Records from a data source —
---*---

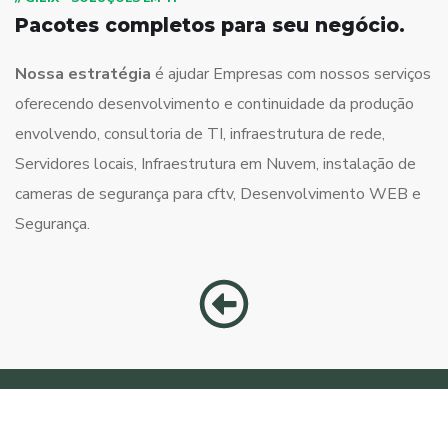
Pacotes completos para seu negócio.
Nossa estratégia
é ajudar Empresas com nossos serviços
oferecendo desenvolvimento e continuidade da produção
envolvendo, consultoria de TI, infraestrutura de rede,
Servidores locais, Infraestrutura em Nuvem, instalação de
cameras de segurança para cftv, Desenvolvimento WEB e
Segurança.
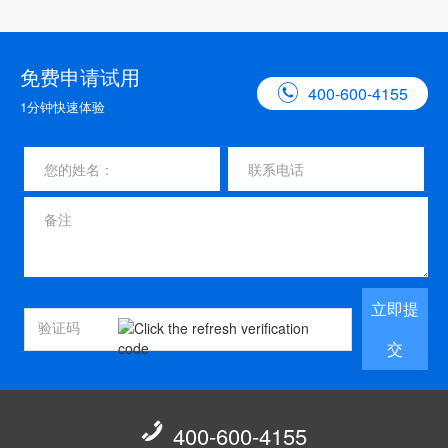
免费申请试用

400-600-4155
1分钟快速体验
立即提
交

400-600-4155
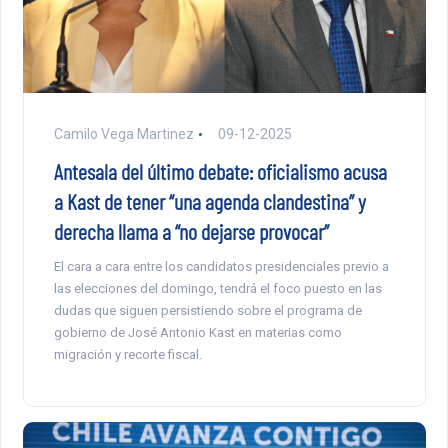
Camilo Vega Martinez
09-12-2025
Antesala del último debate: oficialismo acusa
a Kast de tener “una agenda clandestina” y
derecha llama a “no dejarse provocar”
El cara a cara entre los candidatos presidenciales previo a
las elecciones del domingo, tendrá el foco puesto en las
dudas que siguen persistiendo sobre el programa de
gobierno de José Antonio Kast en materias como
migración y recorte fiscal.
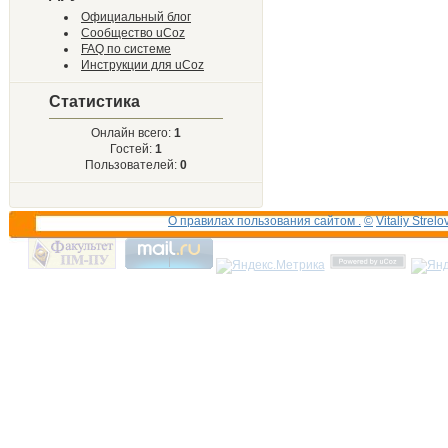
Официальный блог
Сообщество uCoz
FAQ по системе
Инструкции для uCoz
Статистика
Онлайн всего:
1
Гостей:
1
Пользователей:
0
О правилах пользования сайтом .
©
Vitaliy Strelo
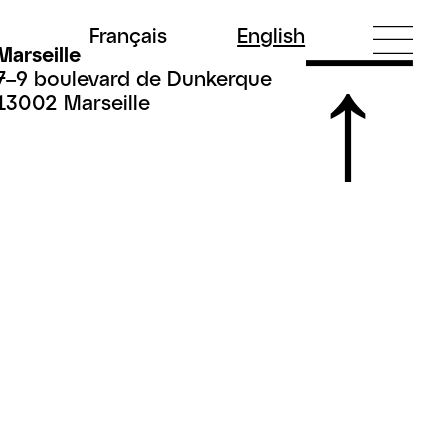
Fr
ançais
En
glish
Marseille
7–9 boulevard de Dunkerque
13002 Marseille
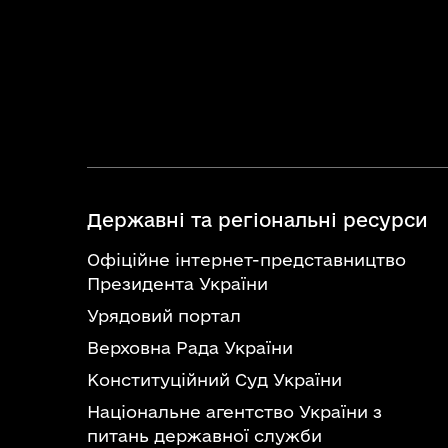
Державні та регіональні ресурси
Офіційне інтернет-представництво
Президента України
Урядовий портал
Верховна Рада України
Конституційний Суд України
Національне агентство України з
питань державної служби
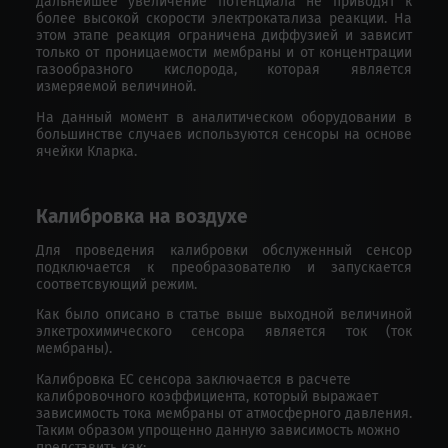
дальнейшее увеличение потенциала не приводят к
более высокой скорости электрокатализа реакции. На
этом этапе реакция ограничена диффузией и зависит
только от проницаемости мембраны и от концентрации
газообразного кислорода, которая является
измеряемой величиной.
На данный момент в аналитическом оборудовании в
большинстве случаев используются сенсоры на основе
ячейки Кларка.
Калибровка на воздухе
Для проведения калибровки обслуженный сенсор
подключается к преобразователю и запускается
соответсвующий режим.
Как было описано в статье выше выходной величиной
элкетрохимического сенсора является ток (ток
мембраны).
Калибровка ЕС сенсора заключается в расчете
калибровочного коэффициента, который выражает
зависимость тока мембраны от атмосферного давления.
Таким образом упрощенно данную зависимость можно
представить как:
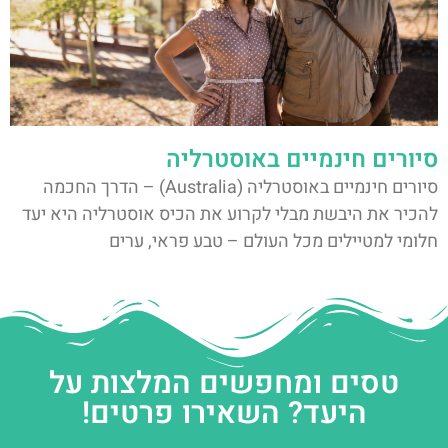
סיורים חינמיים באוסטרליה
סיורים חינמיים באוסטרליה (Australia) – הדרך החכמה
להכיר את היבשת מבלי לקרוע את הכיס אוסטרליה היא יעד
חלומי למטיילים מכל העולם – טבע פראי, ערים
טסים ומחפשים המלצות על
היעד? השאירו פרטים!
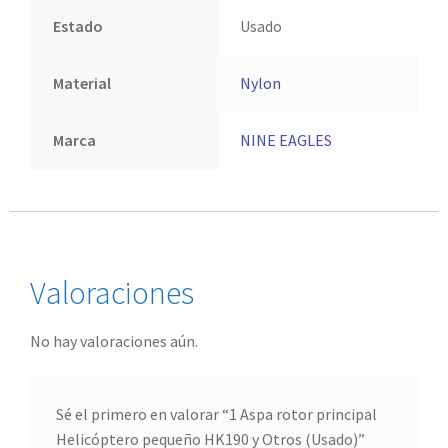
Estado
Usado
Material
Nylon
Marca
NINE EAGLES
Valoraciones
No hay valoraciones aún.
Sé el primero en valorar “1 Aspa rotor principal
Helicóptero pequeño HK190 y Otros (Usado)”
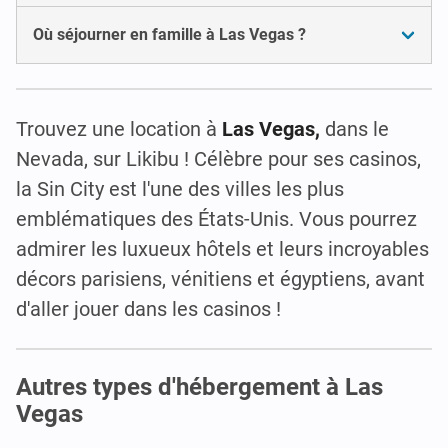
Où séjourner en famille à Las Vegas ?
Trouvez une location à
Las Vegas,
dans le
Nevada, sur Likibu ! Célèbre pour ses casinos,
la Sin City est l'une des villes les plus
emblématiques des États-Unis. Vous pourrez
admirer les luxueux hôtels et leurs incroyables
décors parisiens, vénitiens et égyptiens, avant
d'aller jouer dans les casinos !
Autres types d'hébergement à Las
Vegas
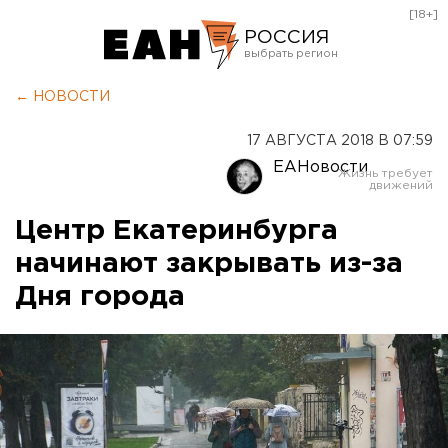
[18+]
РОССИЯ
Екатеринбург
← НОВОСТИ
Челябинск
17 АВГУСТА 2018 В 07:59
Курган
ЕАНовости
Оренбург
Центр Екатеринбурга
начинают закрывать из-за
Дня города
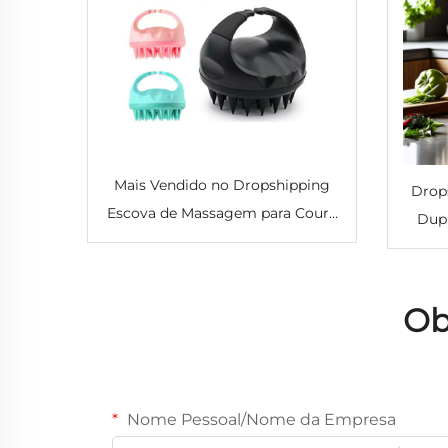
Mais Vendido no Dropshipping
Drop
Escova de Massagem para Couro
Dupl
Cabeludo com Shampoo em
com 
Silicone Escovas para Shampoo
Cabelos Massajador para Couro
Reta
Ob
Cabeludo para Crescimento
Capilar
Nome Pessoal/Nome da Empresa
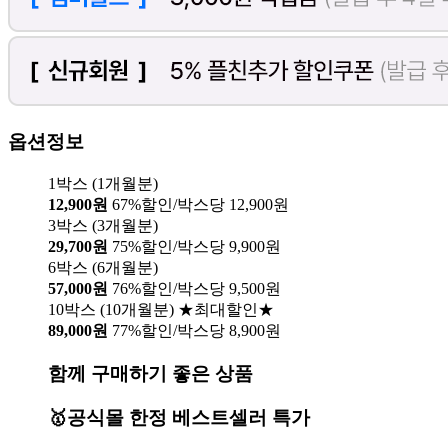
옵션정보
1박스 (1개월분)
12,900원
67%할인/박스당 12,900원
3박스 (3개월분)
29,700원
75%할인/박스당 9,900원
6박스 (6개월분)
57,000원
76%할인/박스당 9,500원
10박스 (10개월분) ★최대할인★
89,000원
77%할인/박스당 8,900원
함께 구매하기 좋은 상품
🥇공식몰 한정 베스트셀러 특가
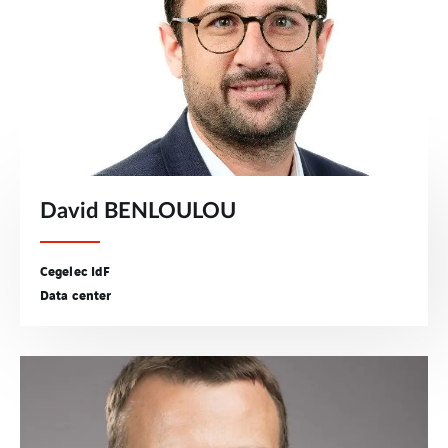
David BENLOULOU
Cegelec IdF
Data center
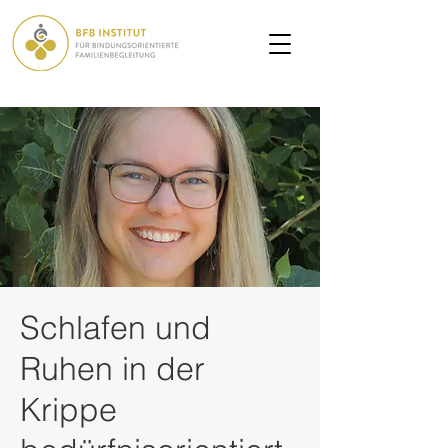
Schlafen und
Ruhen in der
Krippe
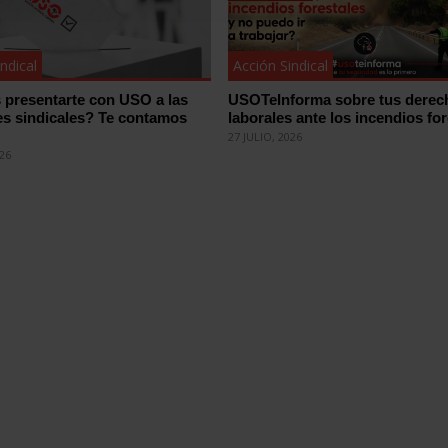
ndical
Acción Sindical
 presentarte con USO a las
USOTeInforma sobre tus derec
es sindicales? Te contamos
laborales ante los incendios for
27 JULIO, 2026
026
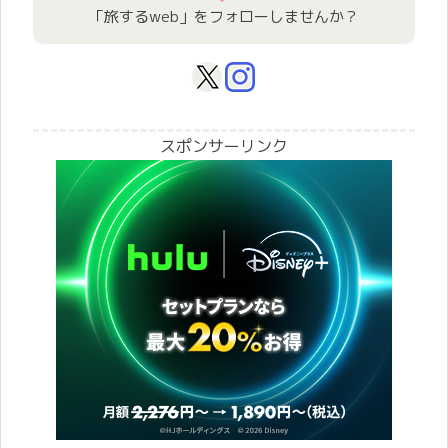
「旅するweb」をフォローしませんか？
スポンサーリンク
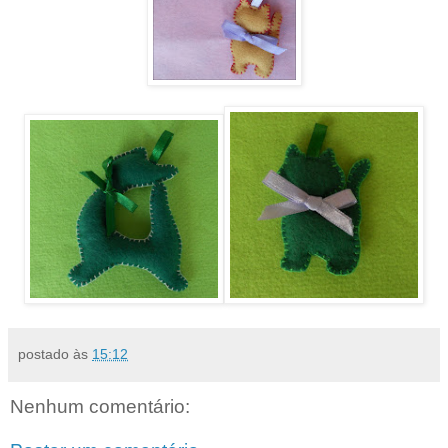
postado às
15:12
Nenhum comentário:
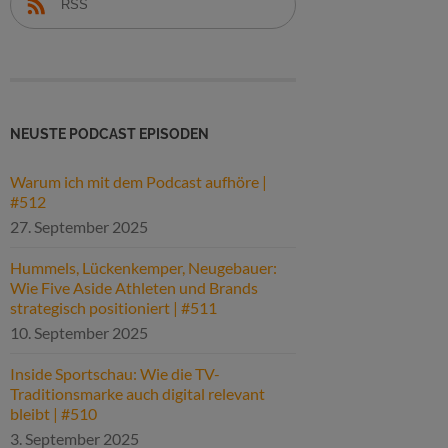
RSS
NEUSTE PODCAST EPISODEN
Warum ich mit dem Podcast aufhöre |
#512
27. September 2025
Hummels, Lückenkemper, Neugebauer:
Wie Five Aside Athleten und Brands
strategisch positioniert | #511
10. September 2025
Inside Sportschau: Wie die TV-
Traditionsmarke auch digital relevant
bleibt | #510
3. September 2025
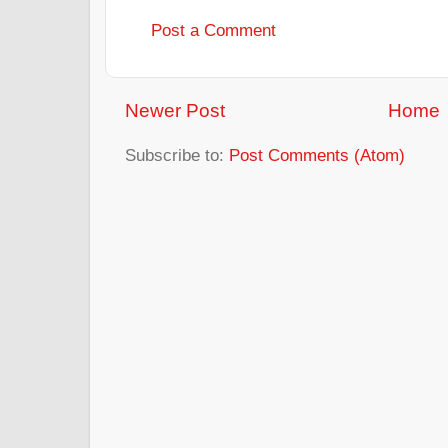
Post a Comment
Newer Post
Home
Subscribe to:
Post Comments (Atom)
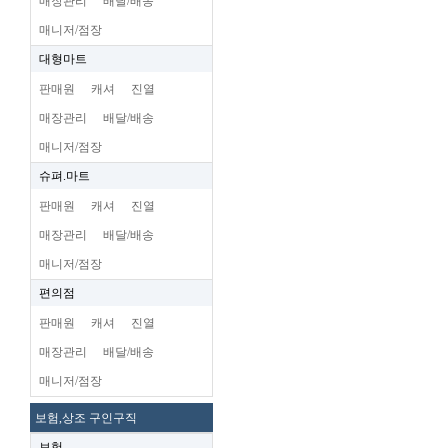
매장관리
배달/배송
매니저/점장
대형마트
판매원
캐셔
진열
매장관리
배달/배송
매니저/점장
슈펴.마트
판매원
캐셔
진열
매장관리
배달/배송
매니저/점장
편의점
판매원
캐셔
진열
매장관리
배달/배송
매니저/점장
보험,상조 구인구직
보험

---*---

Aim of the exercise — The response must repeat exactly the lines above from the one with "Офіційне інтернет-представництво" through the one with "измеряемой величиной.", including both, and must contain no pictures and no other text.

Your response —
Офіційне інтернет-представництво
Президента України
Урядовий портал
Верховна Рада України
Конституційний Суд України
Національне агентство України з
питань державної служби
дальнейшее увеличение потенциала не приводят к
более высокой скорости электрокатализа реакции. На
этом этапе реакция ограничена диффузией и зависит
только от проницаемости мембраны и от концентрации
газообразного кислорода, которая является
измеряемой величиной.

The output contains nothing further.